Felicity Huffman's Leslie Graham, the private school's highbrow, hyper-professional headmaster, has the steely-eyed reserve of a non-profit dragon-lady, and yet the way she's performed you have access to her ability to compartmentalize for the "greater good," meaning she can take advantage of women like Lili Taylor's Anne Blaine, a working-class mom whose son attends the private school on scholarship, and who seems to have just been raped by one of the school's basketball players. Boom. Taylor's hurt registers like a fish-hook into a palm; you feel all she's been through without knowing a single thing about her. It's her eyes and mouth, the way her hair hangs down her face. She's a restaurant manager who's overworked and anxious to help her son ascend. When she finds out about the assault she speaks with Ms. Graham, thinking that something can be done, an investigation, punishment, whatever. Ms. Graham's instinct is to ask her to sign some papers before she leaves.
Regina King's Terri LaCroix, an upper-middle-class African American mother, wife and manager, whose son also goes to the school and hosted the party where the assault allegedly happened, is distinctly over and above it all, tired of having to justify herself . King is triumphantly and constantly reminding anyone in the room that she has ascended, through body language, through a heated flicked in her eyes. She is letting all of us know she is no longer "one of those people," and that she is tired of all of us not noticing that. In one scene, she has to fire one of her African American underlings, a woman who asks her, "Can you do something for me?" She hates the insinuation that the two of them are connected by race, and complains at a wine bar that night with some of her friends that she's sick of those kinds of expectations.
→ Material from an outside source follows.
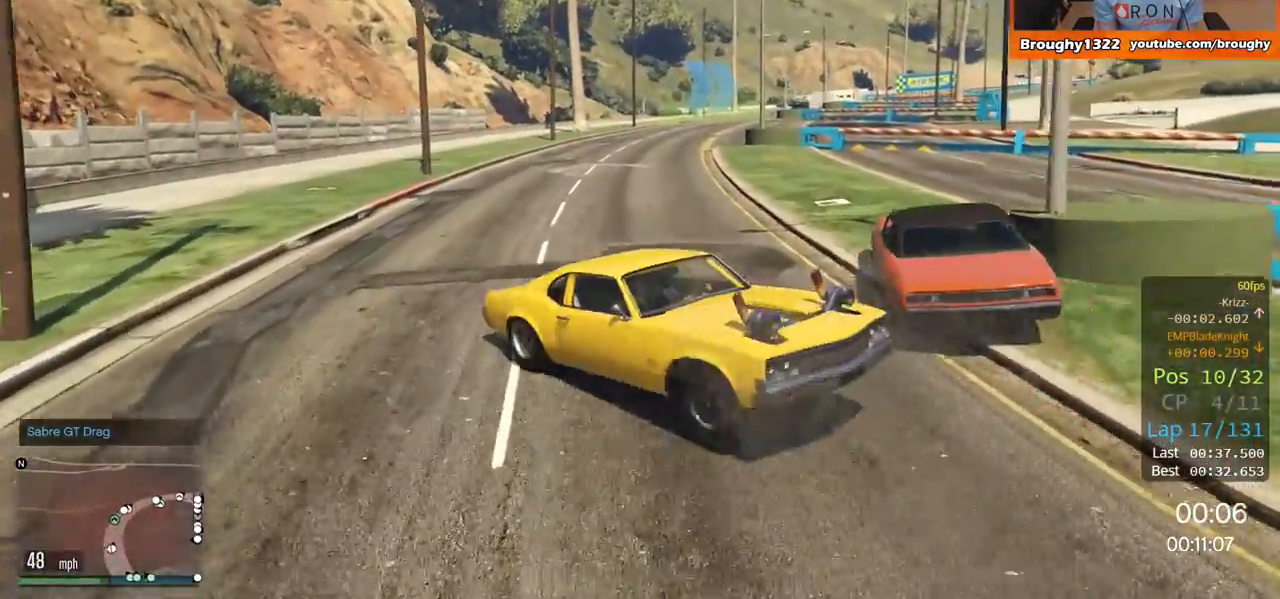
{"buttons": ["R2"], "left_stick": "right", "right_stick": "center", "events": [[50, "left_stick", "right"], [501, "R2", "down"]]}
And then later in the same episode, when confronted with the assault controversy and worried about her son's culpability, she invites a cop friend over to her home and asks, without a note of irony or apology, "Can you do something for us?" The cop is black. Terry LaCroix's face is always registering a blank, almost frightening unconcern, until she senses she might be seen as vulnerable or not worthy, as when she's asking for help from the cop friend. Her other expressions range from fury and disdain to plain old everyday "I need to get this," while putting her I-phone up to her ear. In short, she's an American classic, ignoring history while also trying to find a way to escape it, and yet in King's performance you feel a kind of thermodynamic exhaustion taking place right before your eyes. She's tired of all she has to do to be herself, and yet she can't stop the act; she's wearing a mask that's smothering her but she can't remove it.
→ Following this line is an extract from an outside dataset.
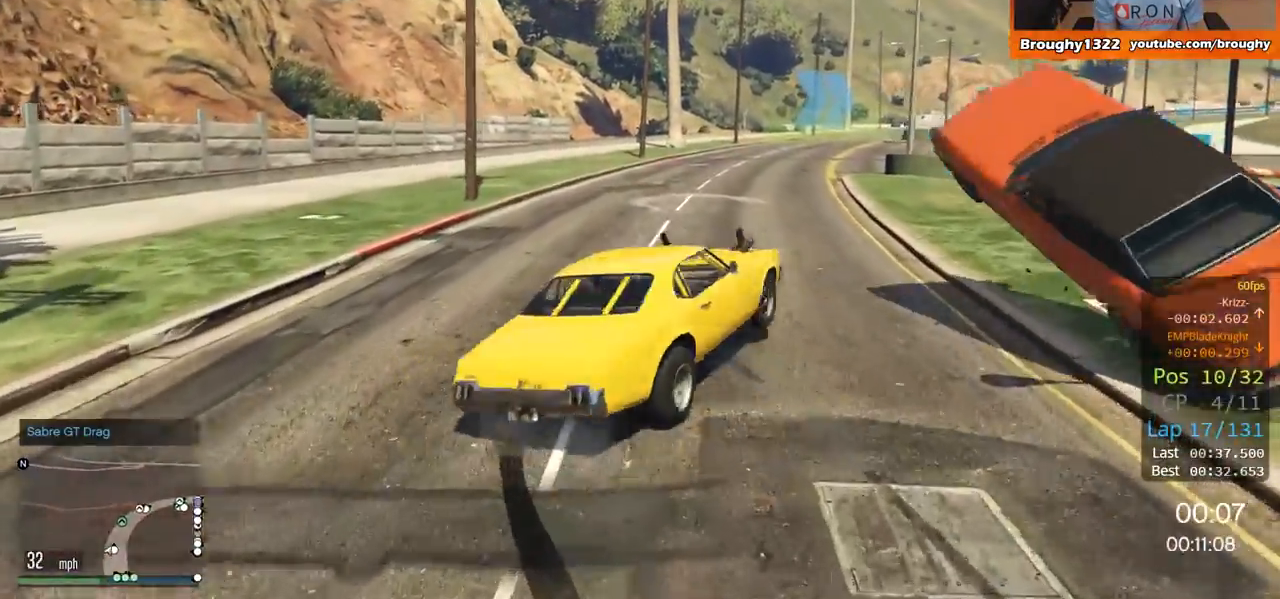
{"buttons": ["R2"], "left_stick": "up-right", "right_stick": "center", "events": [[317, "left_stick", "up"], [450, "left_stick", "up-right"]]}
The same can be said of Connor Jessup's Taylor, the boy who is sexually assaulted, and Joey Pollari's Eric, the boy accused of assaulting him. They both are running from the way they have to perform themselves, seeking a way out of the codes and regulations encircling behavior, class, desire -- but they don't have anything to replace it with, to run to. This sense of hopelessness permeates all of American Crime, and it's refreshing in a way you can't describe except that while you watch it you feel reality's pulse, tragedy's electricity. There aren't really any happy moments in the show: dinners are always scraping plates and forks dropping to the floor, school a shadowy collection of hallways and facelessness, homes lit with living room lamps and TV light, faces lit with phone-light, everything in a sort of 21st Century gloom. It's not show-offy though, this gloom -- it's bracing and for real, artificial enough to have a sense of style that saves the whole enterprise from being high-dungeon or campy or worked-up.
American Crime creates a raw-nerve labyrinth of class and sex and gender and bias and hate and love and phoniness that encapsulates America in a way other shows can't. You get lost in all the atmospheric complications, and yet the narrative momentum and dread pull you through. There's no easy way to explain it, no easy way out. This is heady stuff, extremely watchable somehow, all of it arranged into a high-stakes one-hour drama with an eye toward not letting anybody off the hook. American Crime finds a beautiful and strange ambiguity in all that furor and blame.